During his lifetime, Alexander conquered more land than anyone who had ever lived before, and he amassed more wealth than he would ever need or be able to use. When he was near death he gave specific orders for his burial; though the custom was to have the hands covered, Alexander wanted his to be empty and protruding outside the casket. His reason for such unusual directions was to demonstrate that he was departing this world with nothing in his hands, in spite of all he had accumulated. Alexander the Great understood that material possessions, earthly accomplishments and power mean nothing when you’re dead. I have heard it said another way: “You won’t see a hearse pulling a U-haul.”

Intellectually, we know this truth, yet we fail to let it impact the way we work and invest our time, energy, resources and relationships. There is plenty of evidence to prove that our identity is wrapped up in what we own, drive and wear and how we “play.” Image-consciousness pushes us to spend money and effort for things that won’t matter in the end. Isaiah was talking about it thousands of years ago: “Why spend money on what is not bread and your labor on what does not satisfy?” (Isaiah 55:2). Centuries later, Jesus presented a remedy for this human imperfection: “Don’t store up treasures here on earth, where they can be eaten by moths and get rusty, and where thieves break in and steal. Store your treasures in heaven, where they will never become moth-eaten or rusty and where they will be safe from thieves. Wherever your treasure is, there your heart and thoughts will also be” (Matthew 6:19-21).

This powerful passage cuts through all the debate about how much fortune is “enough” in terms of wealth. Like Alexander’s protruding hands demonstrated, there is little value in investments that accumulate material possessions that are constrained to this Earth-the ROI (return on investment) is poor and no wise investor would go with it! However, the “deal of eternity” is here for the taking. We can invest our earthly lives (which typically max out at 75 to 80 years) in developing and populating the coming kingdom of God, where we enjoy our heavenly lives (that will never end) with Him and uncountable others from all nations and generations. Try calculating that ROI!

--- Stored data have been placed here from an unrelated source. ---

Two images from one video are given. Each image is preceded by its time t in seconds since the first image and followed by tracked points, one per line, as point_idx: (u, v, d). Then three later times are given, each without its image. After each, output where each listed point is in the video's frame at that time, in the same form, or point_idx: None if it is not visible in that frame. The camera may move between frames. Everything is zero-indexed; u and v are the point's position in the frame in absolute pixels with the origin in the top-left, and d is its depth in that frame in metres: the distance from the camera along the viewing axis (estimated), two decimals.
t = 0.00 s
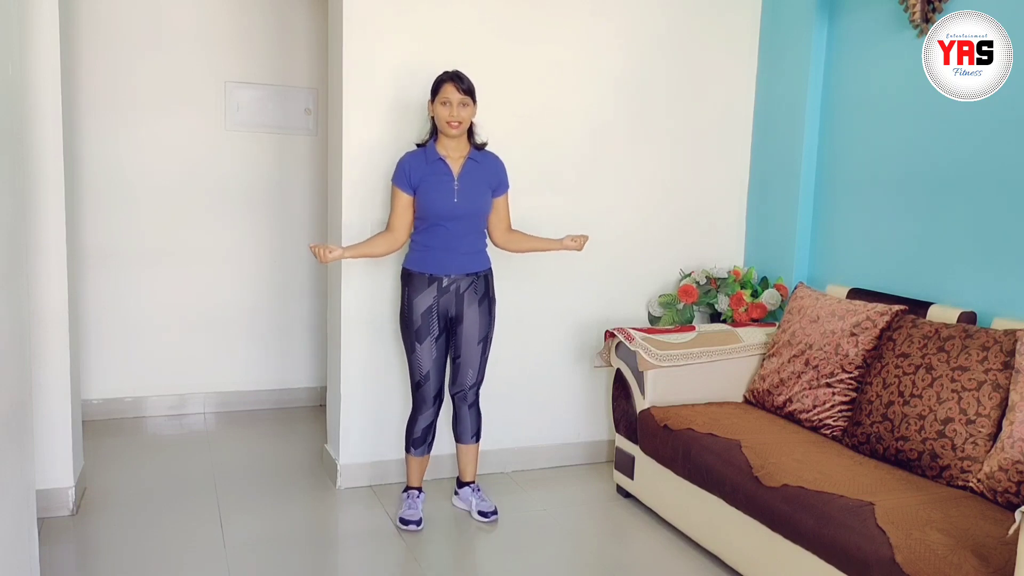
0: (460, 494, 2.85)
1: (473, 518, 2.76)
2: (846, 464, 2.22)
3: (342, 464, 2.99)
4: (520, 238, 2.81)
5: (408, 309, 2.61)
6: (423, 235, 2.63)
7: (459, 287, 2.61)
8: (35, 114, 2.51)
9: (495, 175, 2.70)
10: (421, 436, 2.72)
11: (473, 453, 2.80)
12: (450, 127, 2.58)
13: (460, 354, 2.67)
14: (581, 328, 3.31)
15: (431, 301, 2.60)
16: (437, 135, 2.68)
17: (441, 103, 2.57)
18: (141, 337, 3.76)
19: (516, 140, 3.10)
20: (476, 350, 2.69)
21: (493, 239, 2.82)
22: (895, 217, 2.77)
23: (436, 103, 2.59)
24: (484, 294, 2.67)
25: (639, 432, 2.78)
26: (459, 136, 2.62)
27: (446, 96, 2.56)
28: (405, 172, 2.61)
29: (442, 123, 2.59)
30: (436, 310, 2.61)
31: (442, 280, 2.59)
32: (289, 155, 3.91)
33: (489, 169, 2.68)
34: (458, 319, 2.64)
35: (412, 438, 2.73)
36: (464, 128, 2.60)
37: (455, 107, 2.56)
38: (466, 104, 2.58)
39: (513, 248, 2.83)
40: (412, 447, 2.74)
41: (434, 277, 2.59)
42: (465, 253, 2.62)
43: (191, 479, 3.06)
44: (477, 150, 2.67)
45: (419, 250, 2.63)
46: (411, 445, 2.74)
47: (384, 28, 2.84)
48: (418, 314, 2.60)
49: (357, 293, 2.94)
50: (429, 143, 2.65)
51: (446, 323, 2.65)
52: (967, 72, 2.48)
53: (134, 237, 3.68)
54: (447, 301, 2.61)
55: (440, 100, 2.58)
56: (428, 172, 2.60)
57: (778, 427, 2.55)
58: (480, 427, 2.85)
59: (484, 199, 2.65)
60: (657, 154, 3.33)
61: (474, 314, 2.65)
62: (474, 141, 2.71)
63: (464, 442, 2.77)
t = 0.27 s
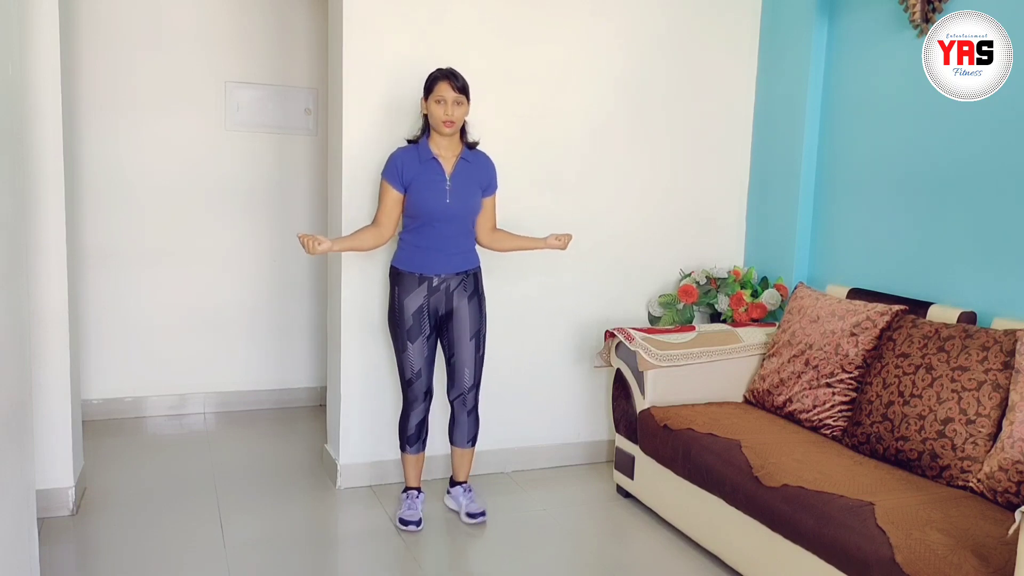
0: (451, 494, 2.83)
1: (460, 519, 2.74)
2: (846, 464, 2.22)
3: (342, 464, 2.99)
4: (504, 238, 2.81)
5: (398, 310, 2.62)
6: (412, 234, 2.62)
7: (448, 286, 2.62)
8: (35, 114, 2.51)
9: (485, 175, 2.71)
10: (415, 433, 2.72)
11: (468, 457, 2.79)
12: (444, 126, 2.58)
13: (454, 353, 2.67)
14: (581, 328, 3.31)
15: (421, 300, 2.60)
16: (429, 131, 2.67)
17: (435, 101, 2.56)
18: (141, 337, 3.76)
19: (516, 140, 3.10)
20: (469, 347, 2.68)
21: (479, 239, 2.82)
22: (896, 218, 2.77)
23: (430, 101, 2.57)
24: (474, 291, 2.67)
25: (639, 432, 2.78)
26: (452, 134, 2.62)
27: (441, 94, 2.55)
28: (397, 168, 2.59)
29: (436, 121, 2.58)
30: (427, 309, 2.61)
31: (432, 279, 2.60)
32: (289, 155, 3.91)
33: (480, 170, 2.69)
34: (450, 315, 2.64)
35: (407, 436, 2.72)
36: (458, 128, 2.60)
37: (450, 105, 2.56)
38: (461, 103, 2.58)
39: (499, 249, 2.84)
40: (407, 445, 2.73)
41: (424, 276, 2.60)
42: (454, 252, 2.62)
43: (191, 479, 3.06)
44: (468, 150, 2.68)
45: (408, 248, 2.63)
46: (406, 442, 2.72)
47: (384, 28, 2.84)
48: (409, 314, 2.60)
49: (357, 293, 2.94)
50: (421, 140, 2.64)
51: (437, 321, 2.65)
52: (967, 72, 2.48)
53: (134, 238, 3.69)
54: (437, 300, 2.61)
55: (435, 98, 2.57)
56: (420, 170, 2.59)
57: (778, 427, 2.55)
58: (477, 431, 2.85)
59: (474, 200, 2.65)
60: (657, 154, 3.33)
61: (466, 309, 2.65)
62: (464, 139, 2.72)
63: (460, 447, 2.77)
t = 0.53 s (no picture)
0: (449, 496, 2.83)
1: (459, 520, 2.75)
2: (846, 464, 2.22)
3: (342, 464, 2.99)
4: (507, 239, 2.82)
5: (399, 311, 2.62)
6: (413, 237, 2.62)
7: (448, 288, 2.61)
8: (34, 114, 2.51)
9: (486, 178, 2.70)
10: (417, 437, 2.72)
11: (466, 460, 2.80)
12: (444, 128, 2.57)
13: (452, 355, 2.67)
14: (581, 328, 3.31)
15: (421, 302, 2.60)
16: (430, 134, 2.67)
17: (436, 104, 2.56)
18: (141, 337, 3.76)
19: (516, 140, 3.10)
20: (467, 350, 2.68)
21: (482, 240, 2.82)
22: (896, 218, 2.77)
23: (431, 104, 2.58)
24: (473, 294, 2.67)
25: (639, 432, 2.78)
26: (452, 138, 2.62)
27: (442, 97, 2.55)
28: (396, 172, 2.58)
29: (436, 125, 2.58)
30: (427, 310, 2.61)
31: (431, 281, 2.60)
32: (289, 155, 3.91)
33: (481, 173, 2.68)
34: (447, 318, 2.64)
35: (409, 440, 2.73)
36: (458, 131, 2.60)
37: (451, 108, 2.56)
38: (461, 106, 2.58)
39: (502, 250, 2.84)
40: (412, 448, 2.73)
41: (423, 278, 2.59)
42: (453, 254, 2.63)
43: (191, 479, 3.06)
44: (468, 154, 2.68)
45: (408, 251, 2.62)
46: (410, 446, 2.73)
47: (384, 28, 2.84)
48: (410, 315, 2.60)
49: (357, 294, 2.94)
50: (422, 143, 2.63)
51: (437, 322, 2.65)
52: (967, 72, 2.48)
53: (134, 238, 3.68)
54: (437, 301, 2.61)
55: (435, 101, 2.57)
56: (420, 175, 2.58)
57: (778, 427, 2.55)
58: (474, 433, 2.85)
59: (473, 205, 2.65)
60: (657, 154, 3.33)
61: (465, 313, 2.65)
62: (464, 143, 2.71)
63: (458, 449, 2.77)
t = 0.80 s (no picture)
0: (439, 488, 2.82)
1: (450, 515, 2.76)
2: (846, 464, 2.22)
3: (342, 464, 2.99)
4: (516, 233, 2.81)
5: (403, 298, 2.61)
6: (422, 230, 2.63)
7: (454, 282, 2.60)
8: (34, 114, 2.51)
9: (495, 173, 2.70)
10: (411, 427, 2.68)
11: (460, 456, 2.79)
12: (452, 129, 2.58)
13: (457, 351, 2.67)
14: (581, 328, 3.31)
15: (426, 292, 2.59)
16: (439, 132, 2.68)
17: (444, 106, 2.56)
18: (141, 337, 3.76)
19: (516, 140, 3.10)
20: (472, 348, 2.68)
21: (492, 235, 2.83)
22: (896, 218, 2.77)
23: (439, 106, 2.57)
24: (480, 292, 2.66)
25: (639, 432, 2.78)
26: (461, 137, 2.62)
27: (450, 99, 2.55)
28: (405, 167, 2.62)
29: (444, 126, 2.58)
30: (431, 302, 2.60)
31: (438, 274, 2.59)
32: (289, 155, 3.91)
33: (490, 168, 2.68)
34: (454, 317, 2.63)
35: (407, 431, 2.69)
36: (467, 129, 2.60)
37: (458, 110, 2.55)
38: (469, 106, 2.58)
39: (511, 244, 2.84)
40: (409, 439, 2.69)
41: (430, 270, 2.59)
42: (462, 247, 2.62)
43: (191, 479, 3.06)
44: (477, 148, 2.68)
45: (417, 244, 2.63)
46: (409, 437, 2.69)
47: (384, 28, 2.84)
48: (411, 303, 2.59)
49: (358, 294, 2.94)
50: (430, 140, 2.65)
51: (441, 318, 2.64)
52: (967, 72, 2.47)
53: (134, 237, 3.68)
54: (442, 296, 2.60)
55: (444, 103, 2.56)
56: (427, 168, 2.61)
57: (778, 427, 2.55)
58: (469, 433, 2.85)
59: (483, 196, 2.65)
60: (657, 154, 3.33)
61: (471, 312, 2.64)
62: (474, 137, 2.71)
63: (455, 446, 2.76)
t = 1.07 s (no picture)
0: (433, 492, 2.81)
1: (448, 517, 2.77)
2: (846, 464, 2.22)
3: (342, 464, 2.99)
4: (521, 246, 2.82)
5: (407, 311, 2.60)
6: (425, 241, 2.62)
7: (458, 289, 2.60)
8: (34, 114, 2.51)
9: (498, 186, 2.71)
10: (424, 436, 2.60)
11: (458, 460, 2.79)
12: (455, 140, 2.58)
13: (458, 355, 2.65)
14: (581, 328, 3.31)
15: (430, 301, 2.58)
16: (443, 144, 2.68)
17: (448, 118, 2.56)
18: (141, 337, 3.76)
19: (516, 140, 3.10)
20: (472, 350, 2.65)
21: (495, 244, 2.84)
22: (896, 217, 2.77)
23: (444, 117, 2.58)
24: (483, 296, 2.65)
25: (639, 432, 2.78)
26: (465, 149, 2.62)
27: (454, 111, 2.55)
28: (410, 179, 2.61)
29: (448, 137, 2.58)
30: (435, 310, 2.59)
31: (442, 281, 2.58)
32: (289, 155, 3.92)
33: (493, 181, 2.69)
34: (457, 319, 2.62)
35: (418, 441, 2.60)
36: (470, 142, 2.60)
37: (462, 122, 2.55)
38: (473, 120, 2.57)
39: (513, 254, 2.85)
40: (419, 451, 2.60)
41: (434, 279, 2.58)
42: (464, 258, 2.62)
43: (191, 479, 3.06)
44: (481, 161, 2.67)
45: (421, 254, 2.63)
46: (420, 449, 2.60)
47: (384, 29, 2.84)
48: (417, 313, 2.58)
49: (358, 294, 2.94)
50: (435, 152, 2.64)
51: (445, 324, 2.63)
52: (967, 72, 2.47)
53: (134, 237, 3.68)
54: (446, 302, 2.59)
55: (447, 115, 2.57)
56: (432, 181, 2.60)
57: (779, 427, 2.55)
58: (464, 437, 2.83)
59: (486, 210, 2.65)
60: (657, 154, 3.33)
61: (473, 313, 2.63)
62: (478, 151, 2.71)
63: (451, 451, 2.75)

Why in the world wouldn’t we take advantage of such a prospect? Why wouldn’t we employ the sound investment strategy spelled out in the Gospel of Matthew? There are a multitude of reasons, but two really jump out at me: 1) we aren’t really sure what heavenly fortune looks like. We understand the comforts that earthly possessions bring, and can strongly defend our God-given right to pursue life, liberty and happiness, and 2) we fail to choose the Matthew Investment Strategy because of simple denial. Every day, men and women in the marketplace go to work failing to recognize the difference between what is temporary and what is eternal. We are a people who can buy a home theater system with no money down and no interest for 24 months and then remain happily mesmerized until we wake up two years later. Wake us up, Lord!

True wealth is sent to Heaven as we employ our time, skills, money and influence to contribute toward God’s purposes. That can include anything from taking the time to encourage someone who is hurting, to volunteering at a homeless shelter, mentoring an at-risk youth, inviting an immigrant or refugee into your home, teaching children at your church, or giving money to a “kingdom cause” . . . and of course it includes doing your job every day with excellence and ethics that point people of God.

Think and pray about this for a few days-and while you’re at it, consider the words of Grandpa Vanderhoff in the Pulitzer Prize-winning play, “You Can’t Take it With You”, written during the Depression: “Maybe it’ll stop you trying to be so desperate about making more money than you can ever use. You can’t take it with you, Mr. Kirby. So what good is it? As near as I can see, the only thing you can take with you is the love of your friends.” Another encouraging thought as we spur each other on and invest our lives together!